Battu à la régulière et dès le premier tour lors de la toute première élection présidentielle après l’ouverture du Congo au multipartisme, Denis Sassou Nguesso avait passé le témoin à Pascal Lissouba, le vainqueur, en 1992. Il était revenu au pouvoir cinq ans plus tard au terme d’une sanglante guerre civile avant de se faire élire et réélire en 2002 et 2009.

Vers un boycott ?

« L’alternance est le meilleur héritage que la Conférence nationale souveraine de 1991 nous a légué. Mais quand un homme se croit indispensable, il n’est plus qu’un dictateur. C’est le cas du président Sassou », déplore Mathias Dzon, ancien ministre des finances (1997-2002) passé dans l’opposition.

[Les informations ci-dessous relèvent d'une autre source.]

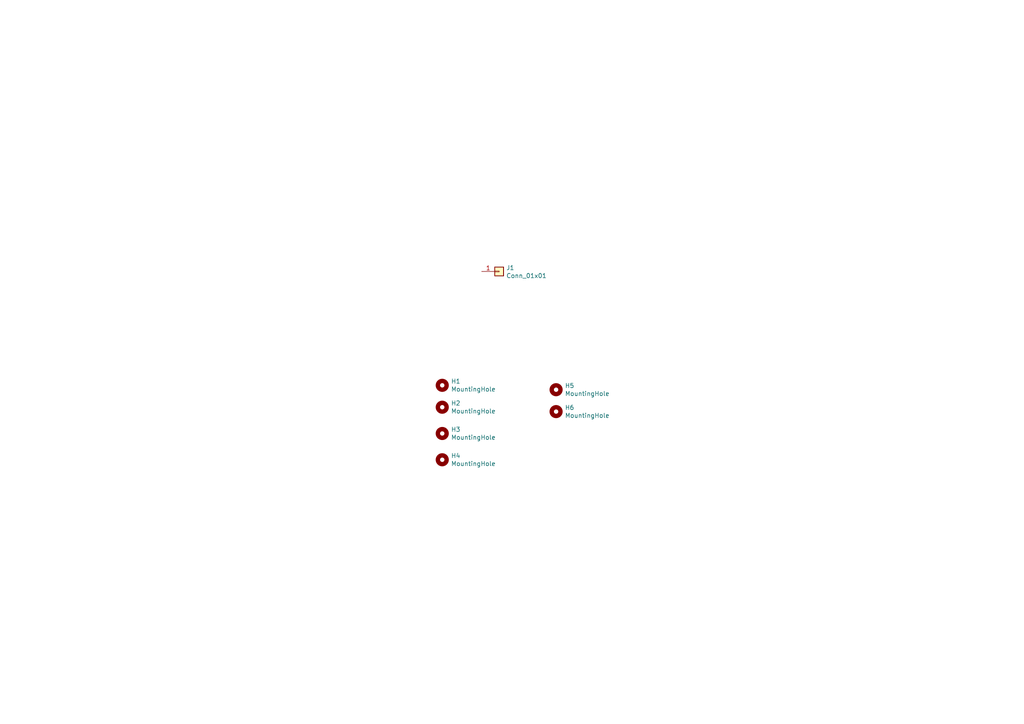
<source format=kicad_sch>
(kicad_sch (version 20211123) (generator eeschema)

  (uuid 99030c03-63b4-49ba-b5ab-4d56974f7963)

  (paper "A4")

  


  (symbol (lib_id "Connector_Generic:Conn_01x01") (at 144.78 78.74 0) (unit 1)
    (in_bom yes) (on_board yes)
    (uuid 00000000-0000-0000-0000-0000608c5806)
    (property "Reference" "J1" (id 0) (at 146.812 77.6732 0)
      (effects (font (size 1.27 1.27)) (justify left))
    )
    (property "Value" "Conn_01x01" (id 1) (at 146.812 79.9846 0)
      (effects (font (size 1.27 1.27)) (justify left))
    )
    (property "Footprint" "cover_50x50:Header1_RA" (id 2) (at 144.78 78.74 0)
      (effects (font (size 1.27 1.27)) hide)
    )
    (property "Datasheet" "~" (id 3) (at 144.78 78.74 0)
      (effects (font (size 1.27 1.27)) hide)
    )
    (pin "1" (uuid a0290bb0-8002-4580-9c7c-ebe9c45ebb67))
  )

  (symbol (lib_id "Mechanical:MountingHole") (at 128.27 111.76 0) (unit 1)
    (in_bom yes) (on_board yes)
    (uuid 00000000-0000-0000-0000-0000608c5d13)
    (property "Reference" "H1" (id 0) (at 130.81 110.5916 0)
      (effects (font (size 1.27 1.27)) (justify left))
    )
    (property "Value" "MountingHole" (id 1) (at 130.81 112.903 0)
      (effects (font (size 1.27 1.27)) (justify left))
    )
    (property "Footprint" "MountingHole:MountingHole_2.5mm" (id 2) (at 128.27 111.76 0)
      (effects (font (size 1.27 1.27)) hide)
    )
    (property "Datasheet" "~" (id 3) (at 128.27 111.76 0)
      (effects (font (size 1.27 1.27)) hide)
    )
  )

  (symbol (lib_id "Mechanical:MountingHole") (at 128.27 118.11 0) (unit 1)
    (in_bom yes) (on_board yes)
    (uuid 00000000-0000-0000-0000-0000608c5fb6)
    (property "Reference" "H2" (id 0) (at 130.81 116.9416 0)
      (effects (font (size 1.27 1.27)) (justify left))
    )
    (property "Value" "MountingHole" (id 1) (at 130.81 119.253 0)
      (effects (font (size 1.27 1.27)) (justify left))
    )
    (property "Footprint" "MountingHole:MountingHole_2.5mm" (id 2) (at 128.27 118.11 0)
      (effects (font (size 1.27 1.27)) hide)
    )
    (property "Datasheet" "~" (id 3) (at 128.27 118.11 0)
      (effects (font (size 1.27 1.27)) hide)
    )
  )

  (symbol (lib_id "Mechanical:MountingHole") (at 128.27 125.73 0) (unit 1)
    (in_bom yes) (on_board yes)
    (uuid 00000000-0000-0000-0000-0000608c6127)
    (property "Reference" "H3" (id 0) (at 130.81 124.5616 0)
      (effects (font (size 1.27 1.27)) (justify left))
    )
    (property "Value" "MountingHole" (id 1) (at 130.81 126.873 0)
      (effects (font (size 1.27 1.27)) (justify left))
    )
    (property "Footprint" "MountingHole:MountingHole_2.5mm" (id 2) (at 128.27 125.73 0)
      (effects (font (size 1.27 1.27)) hide)
    )
    (property "Datasheet" "~" (id 3) (at 128.27 125.73 0)
      (effects (font (size 1.27 1.27)) hide)
    )
  )

  (symbol (lib_id "Mechanical:MountingHole") (at 128.27 133.35 0) (unit 1)
    (in_bom yes) (on_board yes)
    (uuid 00000000-0000-0000-0000-0000608c6321)
    (property "Reference" "H4" (id 0) (at 130.81 132.1816 0)
      (effects (font (size 1.27 1.27)) (justify left))
    )
    (property "Value" "MountingHole" (id 1) (at 130.81 134.493 0)
      (effects (font (size 1.27 1.27)) (justify left))
    )
    (property "Footprint" "MountingHole:MountingHole_2.5mm" (id 2) (at 128.27 133.35 0)
      (effects (font (size 1.27 1.27)) hide)
    )
    (property "Datasheet" "~" (id 3) (at 128.27 133.35 0)
      (effects (font (size 1.27 1.27)) hide)
    )
  )

  (symbol (lib_id "Mechanical:MountingHole") (at 161.29 113.03 0) (unit 1)
    (in_bom yes) (on_board yes)
    (uuid 00000000-0000-0000-0000-0000608c6791)
    (property "Reference" "H5" (id 0) (at 163.83 111.8616 0)
      (effects (font (size 1.27 1.27)) (justify left))
    )
    (property "Value" "MountingHole" (id 1) (at 163.83 114.173 0)
      (effects (font (size 1.27 1.27)) (justify left))
    )
    (property "Footprint" "MountingHole:MountingHole_3.5mm" (id 2) (at 161.29 113.03 0)
      (effects (font (size 1.27 1.27)) hide)
    )
    (property "Datasheet" "~" (id 3) (at 161.29 113.03 0)
      (effects (font (size 1.27 1.27)) hide)
    )
  )

  (symbol (lib_id "Mechanical:MountingHole") (at 161.29 119.38 0) (unit 1)
    (in_bom yes) (on_board yes)
    (uuid 00000000-0000-0000-0000-0000608c69c2)
    (property "Reference" "H6" (id 0) (at 163.83 118.2116 0)
      (effects (font (size 1.27 1.27)) (justify left))
    )
    (property "Value" "MountingHole" (id 1) (at 163.83 120.523 0)
      (effects (font (size 1.27 1.27)) (justify left))
    )
    (property "Footprint" "MountingHole:MountingHole_3.5mm" (id 2) (at 161.29 119.38 0)
      (effects (font (size 1.27 1.27)) hide)
    )
    (property "Datasheet" "~" (id 3) (at 161.29 119.38 0)
      (effects (font (size 1.27 1.27)) hide)
    )
  )

  (sheet_instances
    (path "/" (page "1"))
  )

  (symbol_instances
    (path "/00000000-0000-0000-0000-0000608c5d13"
      (reference "H1") (unit 1) (value "MountingHole") (footprint "MountingHole:MountingHole_2.5mm")
    )
    (path "/00000000-0000-0000-0000-0000608c5fb6"
      (reference "H2") (unit 1) (value "MountingHole") (footprint "MountingHole:MountingHole_2.5mm")
    )
    (path "/00000000-0000-0000-0000-0000608c6127"
      (reference "H3") (unit 1) (value "MountingHole") (footprint "MountingHole:MountingHole_2.5mm")
    )
    (path "/00000000-0000-0000-0000-0000608c6321"
      (reference "H4") (unit 1) (value "MountingHole") (footprint "MountingHole:MountingHole_2.5mm")
    )
    (path "/00000000-0000-0000-0000-0000608c6791"
      (reference "H5") (unit 1) (value "MountingHole") (footprint "MountingHole:MountingHole_3.5mm")
    )
    (path "/00000000-0000-0000-0000-0000608c69c2"
      (reference "H6") (unit 1) (value "MountingHole") (footprint "MountingHole:MountingHole_3.5mm")
    )
    (path "/00000000-0000-0000-0000-0000608c5806"
      (reference "J1") (unit 1) (value "Conn_01x01") (footprint "cover_50x50:Header1_RA")
    )
  )
)

</source>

Le référendum divise jusqu’au sein du Parti congolais du travail (PCT), la formation au pouvoir. Membre du bureau politique, le philosophe Charles Zacharie Bowao a annoncé vendredi 25 septembre qu’il démissionnait du mouvement dans une lettre ouverte au président :

Je refuse de cautionner l’escroquerie historique dont vous êtes, monsieur le secrétaire général du PCT, le chantre aux commandes d’une formation politique fanatisée, empêtrée dans l’archaïsme idéologique et incapable de se démocratiser.
Si le débat constitutionnel n’a pas entraîné de violences, comme au Burkina Faso ou au Burundi, l’opposition ne compte pas laisser faire. Plusieurs meetings sont attendus dans les prochains jours. Objectif : mobiliser pour un boycott du référendum.